Problem statement — The full set of entries is to be returned word for word.

= Beginning of Section =

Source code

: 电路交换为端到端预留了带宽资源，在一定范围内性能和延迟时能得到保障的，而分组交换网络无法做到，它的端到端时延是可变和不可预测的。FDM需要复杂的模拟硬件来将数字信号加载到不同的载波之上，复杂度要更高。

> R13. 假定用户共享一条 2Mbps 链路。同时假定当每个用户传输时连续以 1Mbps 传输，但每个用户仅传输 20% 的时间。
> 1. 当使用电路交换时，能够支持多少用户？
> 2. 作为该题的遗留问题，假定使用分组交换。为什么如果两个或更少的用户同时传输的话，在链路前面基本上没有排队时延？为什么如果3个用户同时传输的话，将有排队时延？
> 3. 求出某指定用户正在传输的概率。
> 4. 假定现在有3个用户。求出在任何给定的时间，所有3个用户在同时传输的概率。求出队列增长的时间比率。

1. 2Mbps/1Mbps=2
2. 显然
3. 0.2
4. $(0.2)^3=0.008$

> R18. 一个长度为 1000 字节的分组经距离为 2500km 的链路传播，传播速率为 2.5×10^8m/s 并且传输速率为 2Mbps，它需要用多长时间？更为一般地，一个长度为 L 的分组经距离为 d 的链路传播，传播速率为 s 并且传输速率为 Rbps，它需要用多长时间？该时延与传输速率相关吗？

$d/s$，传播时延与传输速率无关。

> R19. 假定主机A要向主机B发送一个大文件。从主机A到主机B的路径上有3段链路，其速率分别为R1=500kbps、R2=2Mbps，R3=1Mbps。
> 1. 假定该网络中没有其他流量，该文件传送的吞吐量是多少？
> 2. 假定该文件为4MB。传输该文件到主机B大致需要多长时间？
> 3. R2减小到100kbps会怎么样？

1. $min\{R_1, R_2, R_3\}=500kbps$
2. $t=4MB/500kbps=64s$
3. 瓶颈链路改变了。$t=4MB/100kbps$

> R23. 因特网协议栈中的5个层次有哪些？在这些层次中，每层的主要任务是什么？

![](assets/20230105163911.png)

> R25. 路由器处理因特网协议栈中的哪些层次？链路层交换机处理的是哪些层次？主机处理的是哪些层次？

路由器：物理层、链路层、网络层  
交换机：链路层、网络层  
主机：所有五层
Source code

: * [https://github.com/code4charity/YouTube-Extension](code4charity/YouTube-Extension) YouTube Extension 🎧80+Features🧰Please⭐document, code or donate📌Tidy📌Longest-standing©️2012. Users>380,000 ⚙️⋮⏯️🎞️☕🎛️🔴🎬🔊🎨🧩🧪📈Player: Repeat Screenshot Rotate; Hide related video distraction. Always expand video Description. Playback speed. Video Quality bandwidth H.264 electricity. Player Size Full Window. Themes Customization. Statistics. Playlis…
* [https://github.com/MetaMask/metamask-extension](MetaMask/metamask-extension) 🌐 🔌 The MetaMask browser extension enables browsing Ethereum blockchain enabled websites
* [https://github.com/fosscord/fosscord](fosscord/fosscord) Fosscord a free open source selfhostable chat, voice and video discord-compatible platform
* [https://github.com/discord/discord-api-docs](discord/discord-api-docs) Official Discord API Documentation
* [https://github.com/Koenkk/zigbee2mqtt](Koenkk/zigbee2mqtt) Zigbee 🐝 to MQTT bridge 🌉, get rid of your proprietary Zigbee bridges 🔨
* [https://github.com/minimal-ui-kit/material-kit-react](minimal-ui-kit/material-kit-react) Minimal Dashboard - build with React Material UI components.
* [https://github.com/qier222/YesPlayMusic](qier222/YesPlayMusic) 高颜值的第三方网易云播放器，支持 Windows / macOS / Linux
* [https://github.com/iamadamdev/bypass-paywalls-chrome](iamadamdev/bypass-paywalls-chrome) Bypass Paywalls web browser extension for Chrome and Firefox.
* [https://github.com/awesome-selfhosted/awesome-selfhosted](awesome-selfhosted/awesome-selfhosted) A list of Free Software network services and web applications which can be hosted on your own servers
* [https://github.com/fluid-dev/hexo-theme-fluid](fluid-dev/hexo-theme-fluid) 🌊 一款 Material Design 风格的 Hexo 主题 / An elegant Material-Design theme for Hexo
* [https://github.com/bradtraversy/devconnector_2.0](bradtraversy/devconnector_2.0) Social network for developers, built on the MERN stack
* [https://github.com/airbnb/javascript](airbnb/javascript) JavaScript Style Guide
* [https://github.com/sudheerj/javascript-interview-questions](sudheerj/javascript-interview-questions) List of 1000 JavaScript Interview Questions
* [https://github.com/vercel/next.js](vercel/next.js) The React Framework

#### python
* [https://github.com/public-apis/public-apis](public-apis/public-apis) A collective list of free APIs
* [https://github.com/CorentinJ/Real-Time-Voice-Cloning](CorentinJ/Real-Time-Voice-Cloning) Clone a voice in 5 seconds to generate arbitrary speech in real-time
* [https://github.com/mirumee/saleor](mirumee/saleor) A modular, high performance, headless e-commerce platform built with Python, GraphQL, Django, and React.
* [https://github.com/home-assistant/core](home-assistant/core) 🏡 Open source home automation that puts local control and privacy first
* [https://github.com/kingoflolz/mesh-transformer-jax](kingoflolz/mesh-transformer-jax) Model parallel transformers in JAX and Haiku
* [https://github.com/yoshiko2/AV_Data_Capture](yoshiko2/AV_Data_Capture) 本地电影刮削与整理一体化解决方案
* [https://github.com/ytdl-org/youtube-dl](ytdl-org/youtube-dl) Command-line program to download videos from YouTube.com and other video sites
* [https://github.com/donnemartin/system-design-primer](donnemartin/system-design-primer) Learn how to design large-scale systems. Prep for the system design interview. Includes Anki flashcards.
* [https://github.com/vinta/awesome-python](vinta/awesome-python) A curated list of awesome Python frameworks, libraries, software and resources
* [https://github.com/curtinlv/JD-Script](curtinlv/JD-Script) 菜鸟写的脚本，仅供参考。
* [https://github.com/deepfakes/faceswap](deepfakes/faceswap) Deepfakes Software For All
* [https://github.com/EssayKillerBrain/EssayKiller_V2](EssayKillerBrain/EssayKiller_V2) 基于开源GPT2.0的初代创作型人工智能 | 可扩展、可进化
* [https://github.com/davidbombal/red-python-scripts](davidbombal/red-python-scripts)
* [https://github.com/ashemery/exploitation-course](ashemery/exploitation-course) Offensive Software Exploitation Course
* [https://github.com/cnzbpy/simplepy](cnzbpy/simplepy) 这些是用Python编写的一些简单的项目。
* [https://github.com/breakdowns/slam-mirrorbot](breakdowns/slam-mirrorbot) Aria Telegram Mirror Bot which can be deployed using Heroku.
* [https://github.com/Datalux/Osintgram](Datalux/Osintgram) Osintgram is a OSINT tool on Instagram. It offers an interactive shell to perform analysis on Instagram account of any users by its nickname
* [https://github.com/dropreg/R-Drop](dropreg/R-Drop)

= End of Section =

Answer to this exercise —
Source code

: 电路交换为端到端预留了带宽资源，在一定范围内性能和延迟时能得到保障的，而分组交换网络无法做到，它的端到端时延是可变和不可预测的。FDM需要复杂的模拟硬件来将数字信号加载到不同的载波之上，复杂度要更高。

> R13. 假定用户共享一条 2Mbps 链路。同时假定当每个用户传输时连续以 1Mbps 传输，但每个用户仅传输 20% 的时间。
> 1. 当使用电路交换时，能够支持多少用户？
> 2. 作为该题的遗留问题，假定使用分组交换。为什么如果两个或更少的用户同时传输的话，在链路前面基本上没有排队时延？为什么如果3个用户同时传输的话，将有排队时延？
> 3. 求出某指定用户正在传输的概率。
> 4. 假定现在有3个用户。求出在任何给定的时间，所有3个用户在同时传输的概率。求出队列增长的时间比率。

1. 2Mbps/1Mbps=2
2. 显然
3. 0.2
4. $(0.2)^3=0.008$

> R18. 一个长度为 1000 字节的分组经距离为 2500km 的链路传播，传播速率为 2.5×10^8m/s 并且传输速率为 2Mbps，它需要用多长时间？更为一般地，一个长度为 L 的分组经距离为 d 的链路传播，传播速率为 s 并且传输速率为 Rbps，它需要用多长时间？该时延与传输速率相关吗？

$d/s$，传播时延与传输速率无关。

> R19. 假定主机A要向主机B发送一个大文件。从主机A到主机B的路径上有3段链路，其速率分别为R1=500kbps、R2=2Mbps，R3=1Mbps。
> 1. 假定该网络中没有其他流量，该文件传送的吞吐量是多少？
> 2. 假定该文件为4MB。传输该文件到主机B大致需要多长时间？
> 3. R2减小到100kbps会怎么样？

1. $min\{R_1, R_2, R_3\}=500kbps$
2. $t=4MB/500kbps=64s$
3. 瓶颈链路改变了。$t=4MB/100kbps$

> R23. 因特网协议栈中的5个层次有哪些？在这些层次中，每层的主要任务是什么？

![](assets/20230105163911.png)

> R25. 路由器处理因特网协议栈中的哪些层次？链路层交换机处理的是哪些层次？主机处理的是哪些层次？

路由器：物理层、链路层、网络层  
交换机：链路层、网络层  
主机：所有五层
Source code

: * [https://github.com/code4charity/YouTube-Extension](code4charity/YouTube-Extension) YouTube Extension 🎧80+Features🧰Please⭐document, code or donate📌Tidy📌Longest-standing©️2012. Users>380,000 ⚙️⋮⏯️🎞️☕🎛️🔴🎬🔊🎨🧩🧪📈Player: Repeat Screenshot Rotate; Hide related video distraction. Always expand video Description. Playback speed. Video Quality bandwidth H.264 electricity. Player Size Full Window. Themes Customization. Statistics. Playlis…
* [https://github.com/MetaMask/metamask-extension](MetaMask/metamask-extension) 🌐 🔌 The MetaMask browser extension enables browsing Ethereum blockchain enabled websites
* [https://github.com/fosscord/fosscord](fosscord/fosscord) Fosscord a free open source selfhostable chat, voice and video discord-compatible platform
* [https://github.com/discord/discord-api-docs](discord/discord-api-docs) Official Discord API Documentation
* [https://github.com/Koenkk/zigbee2mqtt](Koenkk/zigbee2mqtt) Zigbee 🐝 to MQTT bridge 🌉, get rid of your proprietary Zigbee bridges 🔨
* [https://github.com/minimal-ui-kit/material-kit-react](minimal-ui-kit/material-kit-react) Minimal Dashboard - build with React Material UI components.
* [https://github.com/qier222/YesPlayMusic](qier222/YesPlayMusic) 高颜值的第三方网易云播放器，支持 Windows / macOS / Linux
* [https://github.com/iamadamdev/bypass-paywalls-chrome](iamadamdev/bypass-paywalls-chrome) Bypass Paywalls web browser extension for Chrome and Firefox.
* [https://github.com/awesome-selfhosted/awesome-selfhosted](awesome-selfhosted/awesome-selfhosted) A list of Free Software network services and web applications which can be hosted on your own servers
* [https://github.com/fluid-dev/hexo-theme-fluid](fluid-dev/hexo-theme-fluid) 🌊 一款 Material Design 风格的 Hexo 主题 / An elegant Material-Design theme for Hexo
* [https://github.com/bradtraversy/devconnector_2.0](bradtraversy/devconnector_2.0) Social network for developers, built on the MERN stack
* [https://github.com/airbnb/javascript](airbnb/javascript) JavaScript Style Guide
* [https://github.com/sudheerj/javascript-interview-questions](sudheerj/javascript-interview-questions) List of 1000 JavaScript Interview Questions
* [https://github.com/vercel/next.js](vercel/next.js) The React Framework

#### python
* [https://github.com/public-apis/public-apis](public-apis/public-apis) A collective list of free APIs
* [https://github.com/CorentinJ/Real-Time-Voice-Cloning](CorentinJ/Real-Time-Voice-Cloning) Clone a voice in 5 seconds to generate arbitrary speech in real-time
* [https://github.com/mirumee/saleor](mirumee/saleor) A modular, high performance, headless e-commerce platform built with Python, GraphQL, Django, and React.
* [https://github.com/home-assistant/core](home-assistant/core) 🏡 Open source home automation that puts local control and privacy first
* [https://github.com/kingoflolz/mesh-transformer-jax](kingoflolz/mesh-transformer-jax) Model parallel transformers in JAX and Haiku
* [https://github.com/yoshiko2/AV_Data_Capture](yoshiko2/AV_Data_Capture) 本地电影刮削与整理一体化解决方案
* [https://github.com/ytdl-org/youtube-dl](ytdl-org/youtube-dl) Command-line program to download videos from YouTube.com and other video sites
* [https://github.com/donnemartin/system-design-primer](donnemartin/system-design-primer) Learn how to design large-scale systems. Prep for the system design interview. Includes Anki flashcards.
* [https://github.com/vinta/awesome-python](vinta/awesome-python) A curated list of awesome Python frameworks, libraries, software and resources
* [https://github.com/curtinlv/JD-Script](curtinlv/JD-Script) 菜鸟写的脚本，仅供参考。
* [https://github.com/deepfakes/faceswap](deepfakes/faceswap) Deepfakes Software For All
* [https://github.com/EssayKillerBrain/EssayKiller_V2](EssayKillerBrain/EssayKiller_V2) 基于开源GPT2.0的初代创作型人工智能 | 可扩展、可进化
* [https://github.com/davidbombal/red-python-scripts](davidbombal/red-python-scripts)
* [https://github.com/ashemery/exploitation-course](ashemery/exploitation-course) Offensive Software Exploitation Course
* [https://github.com/cnzbpy/simplepy](cnzbpy/simplepy) 这些是用Python编写的一些简单的项目。
* [https://github.com/breakdowns/slam-mirrorbot](breakdowns/slam-mirrorbot) Aria Telegram Mirror Bot which can be deployed using Heroku.
* [https://github.com/Datalux/Osintgram](Datalux/Osintgram) Osintgram is a OSINT tool on Instagram. It offers an interactive shell to perform analysis on Instagram account of any users by its nickname
* [https://github.com/dropreg/R-Drop](dropreg/R-Drop)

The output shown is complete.